1) : Worlds Largest Powered Trimaran
2) White Rabbit tri (see also here)
3) Very Slender Vessel, VSV (see also here)
4) Cable & Wireless Trimaran
5) Catamaran Vessels
Lets not forget the catamaran hullform, they are in fact slender ships as well. As I wrote in a recent press release, “Our next design (coming soon) will be an adaptation of this new motorsailing catamaran design into a kite-assisted power cat. We will exclude the Dynarig sailing rig and substitute a SkySail kite rig. Then next will be an entirely new hull design making use of the kite-sail concept”
Back to those design concept drawings by Humphrey’s (attached PDF). LINK
I can fully imagine a scaled-down version of this tri-hull design, in the 65-70 foot range, with a wonderful rear ‘swim’ platform deck incorporating a sportfishing arrangement and/or a Scuba diving platform. Just inside could be a tender stowage as shown; or rather a complete diving & fish tackle facility. The tenders could then stow up on rear deck, or one forward, one aft.
The power would be a single main engine sized to develop the vessel’s desired top speed, and it could transmit this power by conventional shaft/prop arrangement, or with a azimuthing Volvo IPS dual prop unit, or via a retractable azimuthing Rim-Drive prop unit as I included on my latest dynarig motorsailer design.
1) Volvo IPS
2) Rim Drive
: Rim Drive
Supplementing this single main engine would be a single DC diesel/electric power unit to provide for:
1) Ships electrical requirements
2) Slow speed operation by electric (wing) motor belted to main prop shaft
3) Maneuvering thrusters as required depending upon azimuth capabilities of main prop.
The entire ship would be powered by only two engines, basically sized to provide
1) Full main diesel power, unimpeded by interceding diesel/electric conversion
2) Slow speed operation and ship’s systems via the smaller diesel/electric unit
3) ‘Twin power’ emergency backup as either engine can run all gear
This configuration more ideally meets the latest thinking for the new diesel/electric DC technologies onboard smaller vessels. Alternatively, two identical diesel/electric plants might be sized such that in combination they would supply the max power required of the vessel, and half power for lesser times.
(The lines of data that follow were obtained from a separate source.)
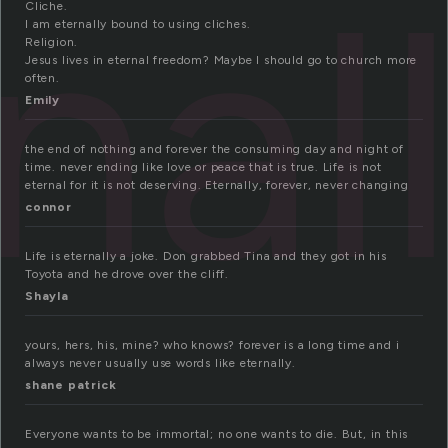
nal
Cliche.
I am eternally bound to using cliches.
Religion.
Jesus lives in eternal freedom? Maybe I should go to church more
often.
Emily
the end of nothing and forever the consuming day and night of
time. never ending like love or peace that is true. Life is not
eternal for it is not deserving. Eternally, forever, never changing
connor
Life is eternally a joke. Don grabbed Tina and they got in his
Toyota and he drove over the cliff.
Shayla
yours, hers, his, mine? who knows? forever is a long time and i
always never usually use words like eternally.
shane patrick
Everyone wants to be immortal; no one wants to die. But, in this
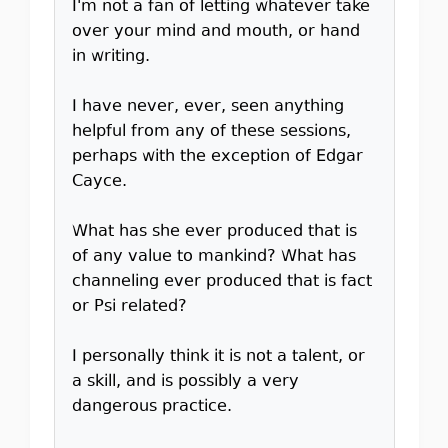
I'm not a fan of letting whatever take
over your mind and mouth, or hand
in writing.
I have never, ever, seen anything
helpful from any of these sessions,
perhaps with the exception of Edgar
Cayce.
What has she ever produced that is
of any value to mankind? What has
channeling ever produced that is fact
or Psi related?
I personally think it is not a talent, or
a skill, and is possibly a very
dangerous practice.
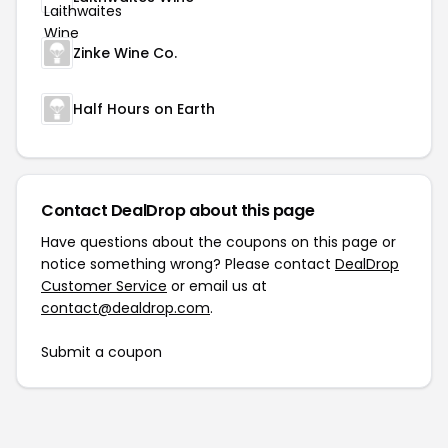
Zinke Wine Co.
Half Hours on Earth
Contact DealDrop about this page
Have questions about the coupons on this page or
notice something wrong? Please contact
DealDrop
Customer Service
or email us at
contact@dealdrop.com
.
Submit a coupon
Only two engines and no conventional sailing rig should make this a more affordable vessel, both in construction, in maintenance, and in operation. However the SkySail kite arrangement will probably more than offset the conventional sailing rig in cost. Possibly a less expensive alternative to this ‘brand name’, with less computerization could be found (no integrated weather/navigation features, etc). Light-weight construction would be desirable but not necessary. Third world hull construction materials are a possibility.
I’ll call it a KiteSail Motorsailer for now.
Your comments on these ideas are welcomed.
Brian Eiland RunningTideYachts.com
* I must include a disclaimer that many ‘superyachts’ will also survive, as there will always be some people with unlimited funds to do whatever strikes their fancy regardless of price of construction and operating expenses.